Sobre la importancia de las organizaciones no gubernamentales que trabajan en materias de interés estatal, Martínez recordó que en función de la problemática de las asociaciones civiles, la Ministra de Desarrollo Social, Marina Arismendi, destacó que la sociedad civil organizada es uno de los factores clave para el éxito de las políticas que desarrolla su Cartera.

Martínez, señaló que en materia de impulso a las asociaciones sin fines de lucro, el decreto Nº 166/008, firmado el 14 de marzo de este año, permite clarificar la situación impositiva de todas las organizaciones sociales, en especial, sobre las exoneraciones que posibilitan un mejor desarrollo de las actividades de estos centros de la sociedad civil.

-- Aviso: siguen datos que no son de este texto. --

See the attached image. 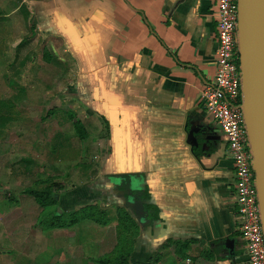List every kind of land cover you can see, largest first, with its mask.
<instances>
[{
  "label": "crops",
  "instance_id": "1",
  "mask_svg": "<svg viewBox=\"0 0 264 264\" xmlns=\"http://www.w3.org/2000/svg\"><path fill=\"white\" fill-rule=\"evenodd\" d=\"M215 1L2 3L3 24L21 16L76 65L74 102L88 111L90 141L71 159L60 146L46 148V164L30 156L60 183L45 186L48 207L29 193L37 179L18 183L16 161L0 169V264H247L234 164L203 97Z\"/></svg>",
  "mask_w": 264,
  "mask_h": 264
},
{
  "label": "rangeland",
  "instance_id": "2",
  "mask_svg": "<svg viewBox=\"0 0 264 264\" xmlns=\"http://www.w3.org/2000/svg\"><path fill=\"white\" fill-rule=\"evenodd\" d=\"M2 3L6 5V0H1L0 8L4 6ZM4 13L1 12L0 15ZM7 22L10 24H3V21H0V24L6 26L0 28V98L9 99L10 95L16 98L17 101L13 100L17 104L20 116L3 132L0 131V169L5 168L6 172H11L14 161L17 166L22 158L28 156L30 158L32 155L38 156L36 159L46 164L43 162L46 148L57 149L60 146L64 156L70 159L75 156V148H79V144L86 151L89 150L90 139L87 125H84L83 121L90 120L86 117L88 111L83 105L74 102L76 94H73L72 90L74 83L72 71L76 65L62 60L64 55L60 49L62 45L50 43L35 25L27 24L28 28H24L26 21L24 22L21 16H13L12 20L9 17ZM52 59L54 64L49 62ZM46 87L49 92L40 91ZM24 88L28 91L20 94V89ZM72 113L83 126L85 137L79 136L73 126L69 118ZM61 129L66 133L60 132L54 141L52 136ZM58 151L59 149L56 153ZM32 174L37 175V178ZM1 175L0 170V177L3 176ZM53 175L54 173L42 171L40 165L37 166L35 162L30 174L17 177L18 183L23 178L22 182L25 184L28 179L30 183L37 179L32 191L41 192L46 185L56 189L60 184L52 178Z\"/></svg>",
  "mask_w": 264,
  "mask_h": 264
},
{
  "label": "built area",
  "instance_id": "3",
  "mask_svg": "<svg viewBox=\"0 0 264 264\" xmlns=\"http://www.w3.org/2000/svg\"><path fill=\"white\" fill-rule=\"evenodd\" d=\"M214 18L217 42L215 70L213 78L205 84V107L222 133L227 144V156L234 164V208L247 264H264L262 215L243 111L238 0H216Z\"/></svg>",
  "mask_w": 264,
  "mask_h": 264
},
{
  "label": "water",
  "instance_id": "4",
  "mask_svg": "<svg viewBox=\"0 0 264 264\" xmlns=\"http://www.w3.org/2000/svg\"><path fill=\"white\" fill-rule=\"evenodd\" d=\"M239 52L246 128L253 154V168L264 232V0H238ZM225 248L236 262V239Z\"/></svg>",
  "mask_w": 264,
  "mask_h": 264
},
{
  "label": "trees",
  "instance_id": "5",
  "mask_svg": "<svg viewBox=\"0 0 264 264\" xmlns=\"http://www.w3.org/2000/svg\"><path fill=\"white\" fill-rule=\"evenodd\" d=\"M49 62H53V59ZM20 116L18 111V107L16 102L13 99H2L0 98V131H4L5 128L12 122L16 121ZM70 120L73 122V126L75 127L77 133L81 137L84 136L83 126H81L80 122L76 118L75 114H70ZM35 165L33 159L24 157L22 158L15 168V174L18 175H28L31 173L32 167ZM53 190L49 188V190L39 191H29V193L35 197L36 201L42 205L43 207H48V205L53 203V195L51 196Z\"/></svg>",
  "mask_w": 264,
  "mask_h": 264
}]
</instances>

El papel del Ministerio de Educación y Cultura en este nuevo marco normativo, es el de vigilar, a través de la creación de un registro de centros sociales, que las asociaciones civiles no tengan fines de lucro, tanto para las que difundan las prácticas culturales en forma no curricular, como también instituciones académicas, o deportivas.

María Elena Martínez, expresó que esta clase de controles ya se ejercen sobre otras asociaciones, en especial las fundaciones, centros que están obligados a presentar sus balances anuales al Estado. Agregó que las disposiciones de los nuevos decretos, que brindan un mayor control a las asociaciones sin fines de lucro, era un paso natural y necesario.